The Life God Wants for Me
The LORD bless you and keep you; the LORD make his face to shine upon you and be gracious to you; the LORD lift up his countenance upon you and give you peace. Numbers 6:24-26
Does God want me to be happy? I’ve known those who believe they should do whatever they desire, supposing that God just wants them to be happy. That didn’t seem quite right to me. Rather, they appeared to use that argument to justify their self-destructive appetites. On the other hand, I’ve known those who’ve said that God doesn’t care about our individual happiness and that he’s only concerned with his grand will. That didn’t seem right either though. Matthew 10:30 says that God knows the number of hairs on my head. That doesn’t sound like a God who doesn’t care about the quality of my life. So, what is it that God wants for me?
Today’s passage, I think, reveals God’s heart for his people. In it, God described the blessing that he wanted his priests to bestow on his people. It is God’s desire to bless his people and to give them peace. So, what does that look like?

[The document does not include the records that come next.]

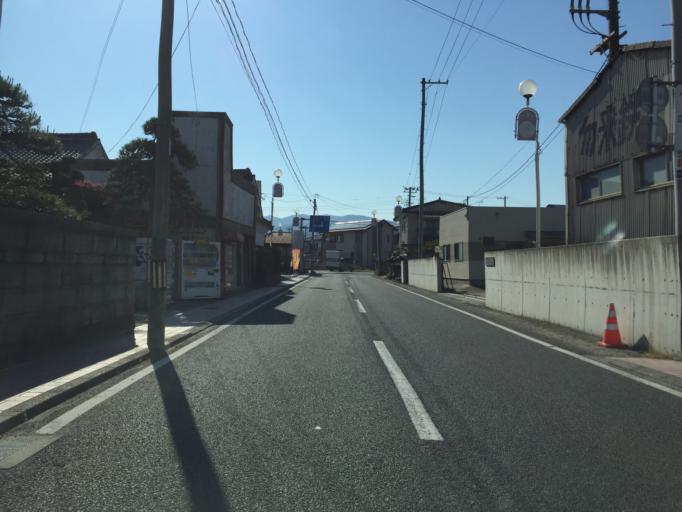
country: JP
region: Ibaraki
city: Kitaibaraki
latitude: 36.8914
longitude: 140.7616
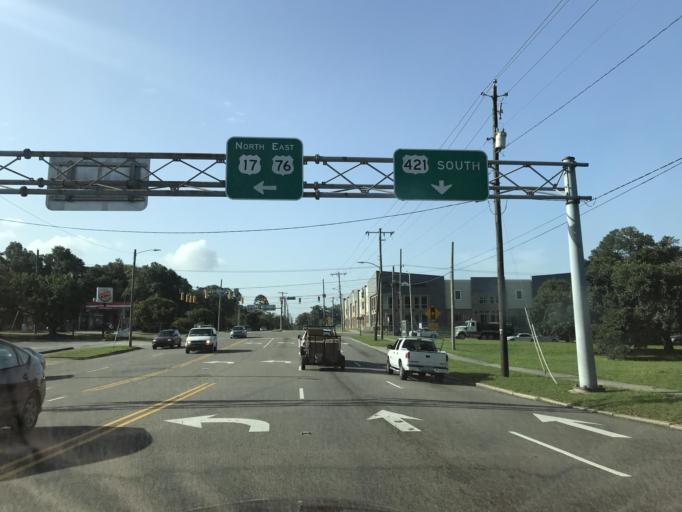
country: US
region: North Carolina
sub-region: New Hanover County
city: Wilmington
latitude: 34.2250
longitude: -77.9448
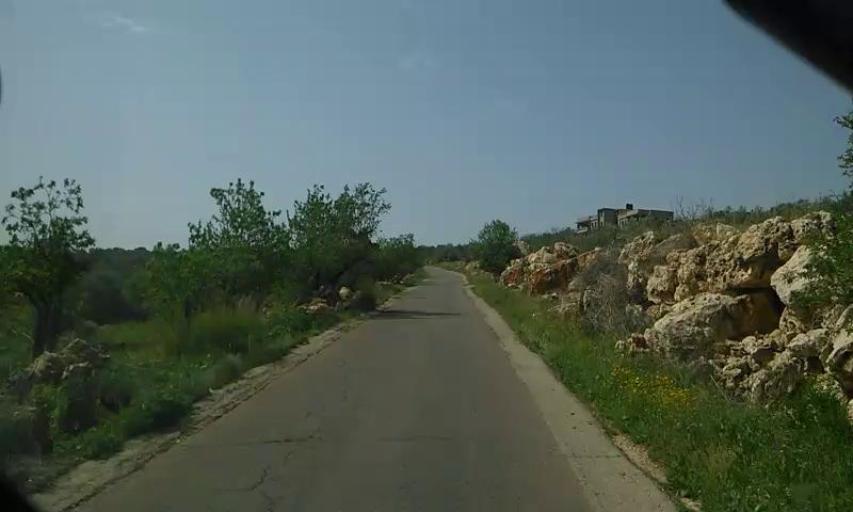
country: PS
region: West Bank
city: At Taybah
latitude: 32.4985
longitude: 35.1882
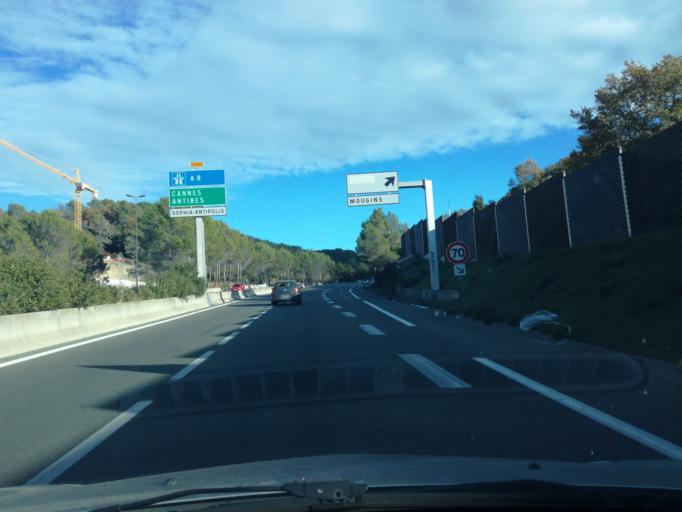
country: FR
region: Provence-Alpes-Cote d'Azur
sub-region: Departement des Alpes-Maritimes
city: Mouans-Sartoux
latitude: 43.6077
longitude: 6.9830
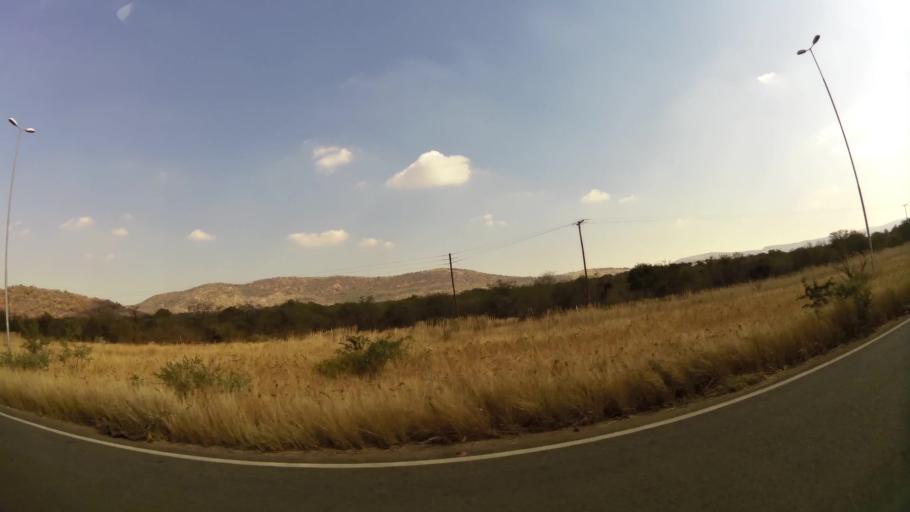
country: ZA
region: North-West
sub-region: Bojanala Platinum District Municipality
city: Rustenburg
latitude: -25.5347
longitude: 27.1188
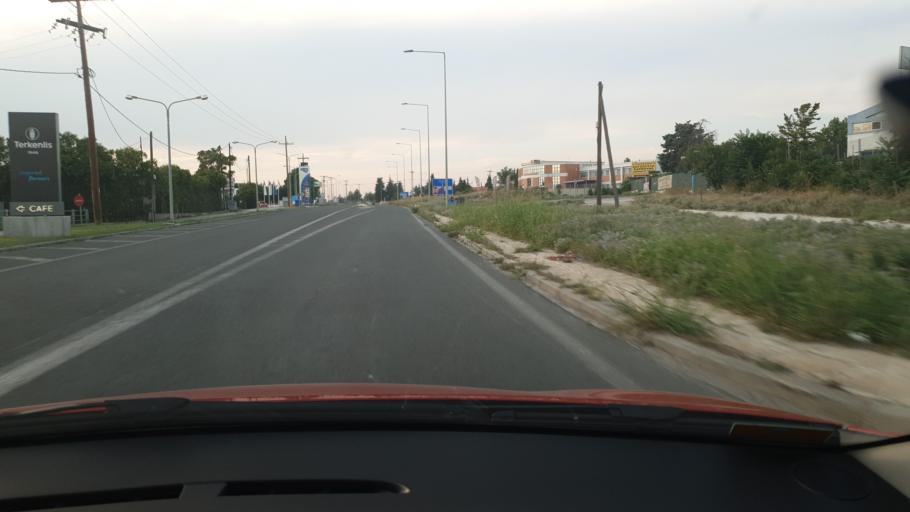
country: GR
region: Central Macedonia
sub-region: Nomos Thessalonikis
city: Thermi
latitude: 40.5312
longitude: 23.0416
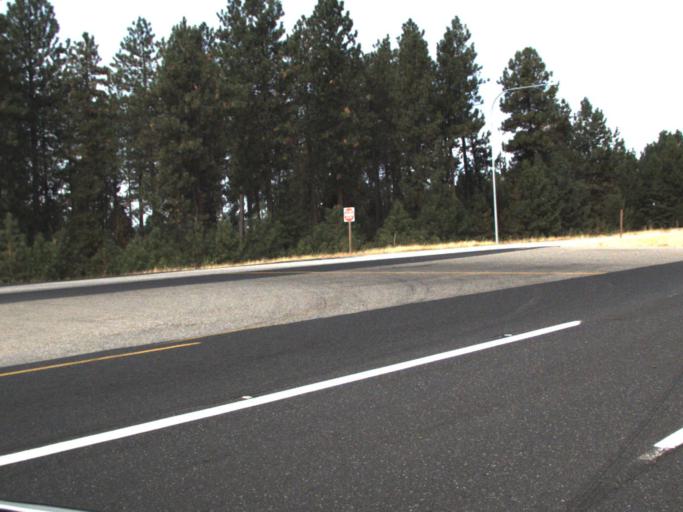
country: US
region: Washington
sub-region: Spokane County
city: Fairwood
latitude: 47.8315
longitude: -117.4190
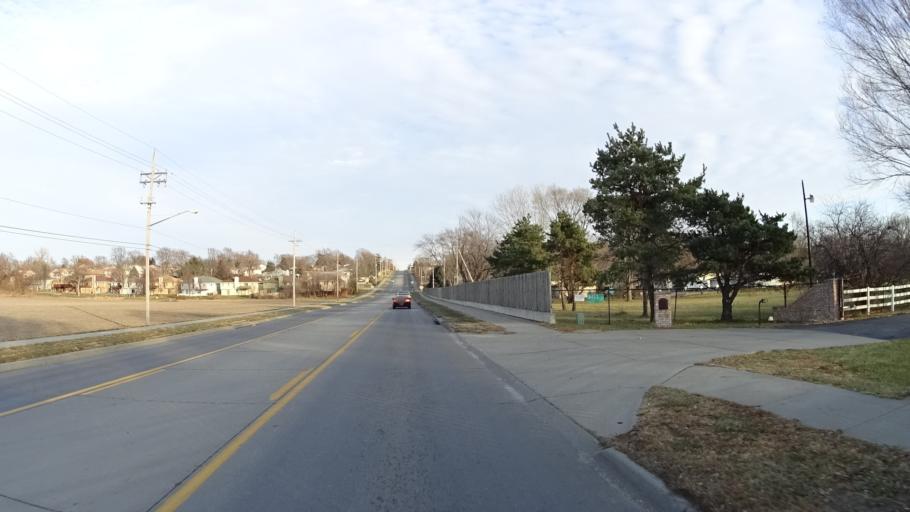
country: US
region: Nebraska
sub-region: Sarpy County
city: La Vista
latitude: 41.1907
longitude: -96.0024
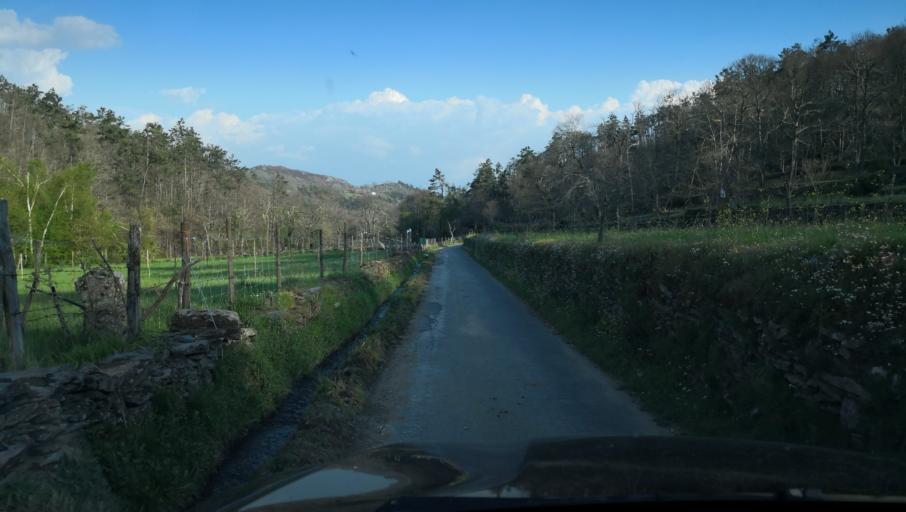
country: PT
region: Vila Real
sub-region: Vila Real
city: Vila Real
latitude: 41.3054
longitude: -7.8423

I think most of us have at one time or another, had a terribly self-centered view of God and his will. In my addiction, God didn’t do exactly as I wanted, so I doubted his goodness. You made me this way. Why won’t you take my addiction away as I asked? This is your fault. My life was chaos, and I desperately wanted God’s peace, but I thought that was something he should just magically grant me, while I was using drugs. While consuming drugs though, I could never know peace. I can’t experience peace while embracing chaos. Through my addiction, and subsequent recovery, God taught me that his blessing was a life of peace that is dependent on my response to him. I only get to know the blessed life if I choose to live in it. So, I had to do whatever it took to abandon drugs and follow God. Only then did I experience the blessing of a life in God.

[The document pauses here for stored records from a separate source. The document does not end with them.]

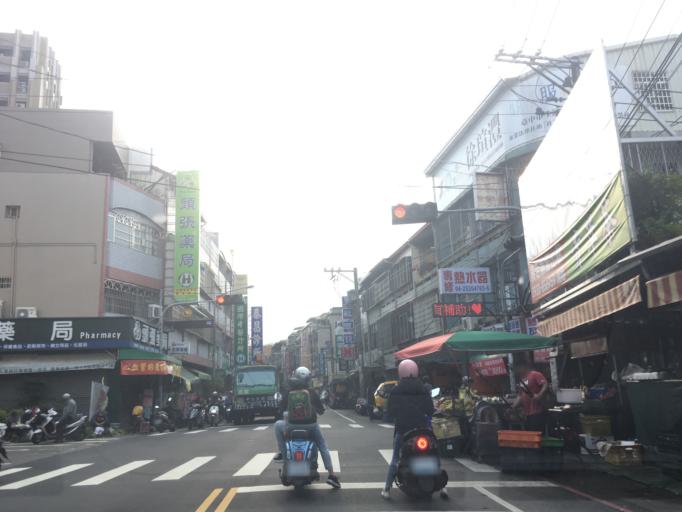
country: TW
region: Taiwan
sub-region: Taichung City
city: Taichung
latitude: 24.1944
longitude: 120.6994
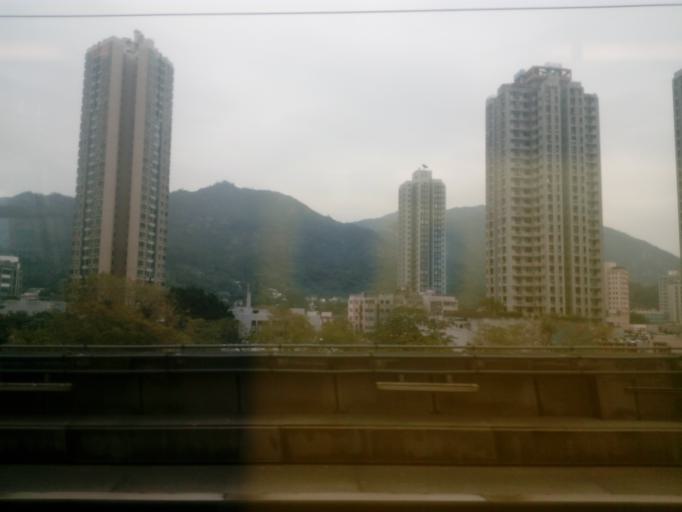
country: HK
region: Tuen Mun
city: Tuen Mun
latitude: 22.3997
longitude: 113.9747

Does that mean God irons out all the wrinkles of life if I follow him? No, the blessed life doesn’t mean I won’t encounter trials. Rather, it means that I may experience joy and peace in God as I learn that those things don’t come from my circumstances. Instead, I must daily choose to find my joy and peace in God, despite life’s trials. God desires to bless me and he desires that I experience a life of joy and peace. My experience of his blessing though, is dependent upon my response to him. So, daily, if I want that life, I must choose to live in it.